**** INPUT DATA
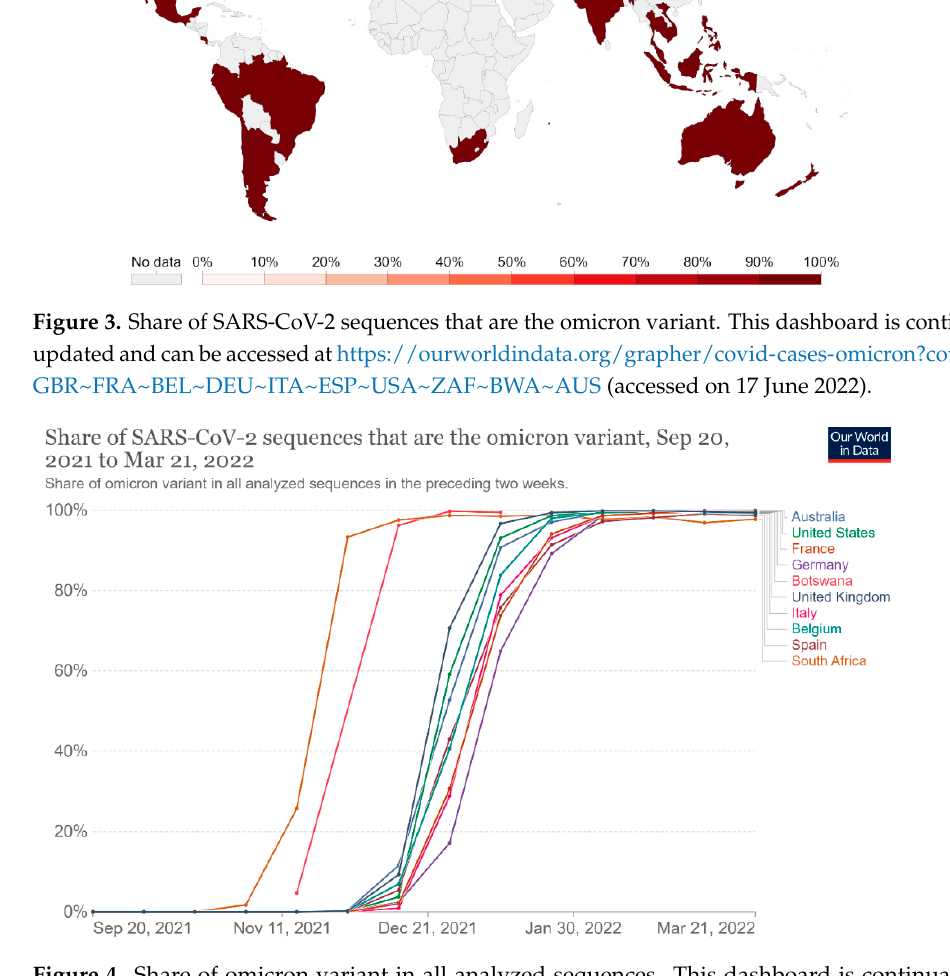
Figure 4. Share of omicron variant in all analyzed sequences. This dashboard is continually updated and can be accessed at https://ourworldindata.org/grapher/covid-cases-omicron?tab=chart&coun-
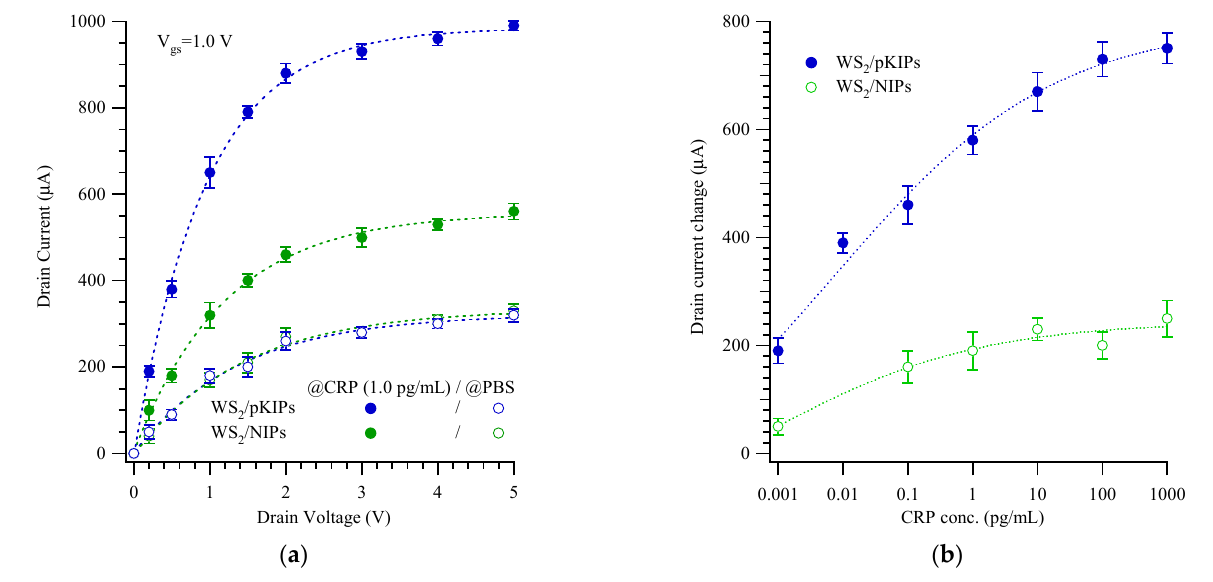
Figure 3. ( a ) Electrochemical response of WS 2 -doped peptide K-imprinted p(AN- co -MSAN)-coated electrodes in CRP and PBS with various drain voltages. ( b ) Calibration curves measured with tungsten disulfide doping peptide K-imprinted p(AN- co -MSAN)-coated extended-gate field-effect transistor. The voltage between drain or gate and source electrodes are 1.5 and 1.0 V, respectively. Table 1. Measurements of CRP in human serum by the WS 2 /pKIPs-coated sensors and ELISA kit. The standard deviations are based on at least three individual measurements.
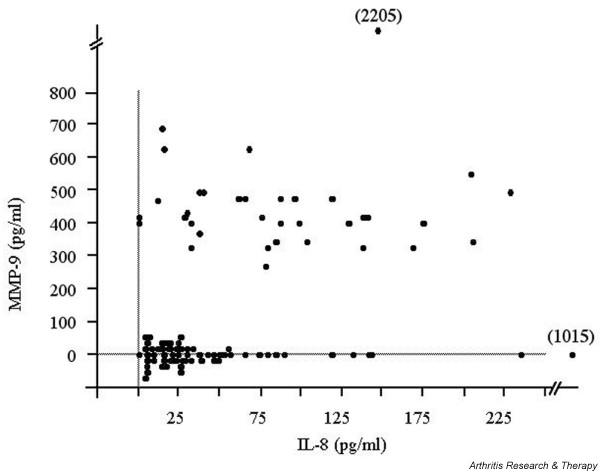
Scattergram showing relationship between IL-8 and matrix metalloproteinase (MMP)-9 in cerebrospinal fluid of all patients with systemic lupus erythematosus (r = 0.47; P < 0.0001).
********
→ **REQUIREMENT**
Print the data above exactly, minus pictures.

→ **RESULT**
Figure 4. Share of omicron variant in all analyzed sequences. This dashboard is continually updated and can be accessed at https://ourworldindata.org/grapher/covid-cases-omicron?tab=chart&coun-
Figure 3. ( a ) Electrochemical response of WS 2 -doped peptide K-imprinted p(AN- co -MSAN)-coated electrodes in CRP and PBS with various drain voltages. ( b ) Calibration curves measured with tungsten disulfide doping peptide K-imprinted p(AN- co -MSAN)-coated extended-gate field-effect transistor. The voltage between drain or gate and source electrodes are 1.5 and 1.0 V, respectively. Table 1. Measurements of CRP in human serum by the WS 2 /pKIPs-coated sensors and ELISA kit. The standard deviations are based on at least three individual measurements.
Scattergram showing relationship between IL-8 and matrix metalloproteinase (MMP)-9 in cerebrospinal fluid of all patients with systemic lupus erythematosus (r = 0.47; P < 0.0001).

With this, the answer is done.